*What is expected:* Will you copy all of the rows below character for character, changing nothing?

* START *

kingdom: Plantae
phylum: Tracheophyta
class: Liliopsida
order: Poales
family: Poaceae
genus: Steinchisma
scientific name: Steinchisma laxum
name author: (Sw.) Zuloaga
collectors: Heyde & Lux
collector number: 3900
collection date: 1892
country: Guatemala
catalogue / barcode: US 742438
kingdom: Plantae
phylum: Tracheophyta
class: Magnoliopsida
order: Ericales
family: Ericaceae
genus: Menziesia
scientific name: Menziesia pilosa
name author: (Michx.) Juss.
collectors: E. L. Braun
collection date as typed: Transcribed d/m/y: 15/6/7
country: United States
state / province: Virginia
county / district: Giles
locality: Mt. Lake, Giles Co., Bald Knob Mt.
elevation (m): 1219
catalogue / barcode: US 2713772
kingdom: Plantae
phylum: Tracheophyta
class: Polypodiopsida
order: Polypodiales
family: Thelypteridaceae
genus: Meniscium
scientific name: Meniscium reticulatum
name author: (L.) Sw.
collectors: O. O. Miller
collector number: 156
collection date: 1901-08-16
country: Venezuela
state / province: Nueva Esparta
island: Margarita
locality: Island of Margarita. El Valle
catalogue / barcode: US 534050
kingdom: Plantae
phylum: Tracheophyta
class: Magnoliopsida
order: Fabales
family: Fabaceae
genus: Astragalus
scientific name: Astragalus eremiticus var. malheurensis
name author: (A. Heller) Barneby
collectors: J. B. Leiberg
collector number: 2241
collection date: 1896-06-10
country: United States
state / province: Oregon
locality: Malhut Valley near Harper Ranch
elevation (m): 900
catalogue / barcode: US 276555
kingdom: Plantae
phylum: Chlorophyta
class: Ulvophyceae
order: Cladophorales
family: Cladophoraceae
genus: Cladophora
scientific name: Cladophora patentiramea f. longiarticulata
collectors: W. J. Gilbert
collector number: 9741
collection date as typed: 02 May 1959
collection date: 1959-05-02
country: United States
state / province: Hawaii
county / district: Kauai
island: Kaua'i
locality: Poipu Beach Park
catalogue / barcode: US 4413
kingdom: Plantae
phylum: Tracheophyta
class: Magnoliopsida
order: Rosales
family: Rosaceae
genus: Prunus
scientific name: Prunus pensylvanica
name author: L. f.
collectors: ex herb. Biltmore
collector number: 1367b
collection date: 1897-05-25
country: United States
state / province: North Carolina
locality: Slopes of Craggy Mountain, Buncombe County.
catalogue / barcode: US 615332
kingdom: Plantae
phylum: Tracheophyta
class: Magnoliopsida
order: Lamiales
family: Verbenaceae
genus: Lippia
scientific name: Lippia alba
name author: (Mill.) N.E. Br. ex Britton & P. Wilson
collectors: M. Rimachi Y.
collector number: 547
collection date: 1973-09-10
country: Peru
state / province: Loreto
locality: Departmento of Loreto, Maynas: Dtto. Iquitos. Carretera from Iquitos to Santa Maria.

* END *

*Task output:*
kingdom: Plantae
phylum: Tracheophyta
class: Liliopsida
order: Poales
family: Poaceae
genus: Steinchisma
scientific name: Steinchisma laxum
name author: (Sw.) Zuloaga
collectors: Heyde & Lux
collector number: 3900
collection date: 1892
country: Guatemala
catalogue / barcode: US 742438
kingdom: Plantae
phylum: Tracheophyta
class: Magnoliopsida
order: Ericales
family: Ericaceae
genus: Menziesia
scientific name: Menziesia pilosa
name author: (Michx.) Juss.
collectors: E. L. Braun
collection date as typed: Transcribed d/m/y: 15/6/7
country: United States
state / province: Virginia
county / district: Giles
locality: Mt. Lake, Giles Co., Bald Knob Mt.
elevation (m): 1219
catalogue / barcode: US 2713772
kingdom: Plantae
phylum: Tracheophyta
class: Polypodiopsida
order: Polypodiales
family: Thelypteridaceae
genus: Meniscium
scientific name: Meniscium reticulatum
name author: (L.) Sw.
collectors: O. O. Miller
collector number: 156
collection date: 1901-08-16
country: Venezuela
state / province: Nueva Esparta
island: Margarita
locality: Island of Margarita. El Valle
catalogue / barcode: US 534050
kingdom: Plantae
phylum: Tracheophyta
class: Magnoliopsida
order: Fabales
family: Fabaceae
genus: Astragalus
scientific name: Astragalus eremiticus var. malheurensis
name author: (A. Heller) Barneby
collectors: J. B. Leiberg
collector number: 2241
collection date: 1896-06-10
country: United States
state / province: Oregon
locality: Malhut Valley near Harper Ranch
elevation (m): 900
catalogue / barcode: US 276555
kingdom: Plantae
phylum: Chlorophyta
class: Ulvophyceae
order: Cladophorales
family: Cladophoraceae
genus: Cladophora
scientific name: Cladophora patentiramea f. longiarticulata
collectors: W. J. Gilbert
collector number: 9741
collection date as typed: 02 May 1959
collection date: 1959-05-02
country: United States
state / province: Hawaii
county / district: Kauai
island: Kaua'i
locality: Poipu Beach Park
catalogue / barcode: US 4413
kingdom: Plantae
phylum: Tracheophyta
class: Magnoliopsida
order: Rosales
family: Rosaceae
genus: Prunus
scientific name: Prunus pensylvanica
name author: L. f.
collectors: ex herb. Biltmore
collector number: 1367b
collection date: 1897-05-25
country: United States
state / province: North Carolina
locality: Slopes of Craggy Mountain, Buncombe County.
catalogue / barcode: US 615332
kingdom: Plantae
phylum: Tracheophyta
class: Magnoliopsida
order: Lamiales
family: Verbenaceae
genus: Lippia
scientific name: Lippia alba
name author: (Mill.) N.E. Br. ex Britton & P. Wilson
collectors: M. Rimachi Y.
collector number: 547
collection date: 1973-09-10
country: Peru
state / province: Loreto
locality: Departmento of Loreto, Maynas: Dtto. Iquitos. Carretera from Iquitos to Santa Maria.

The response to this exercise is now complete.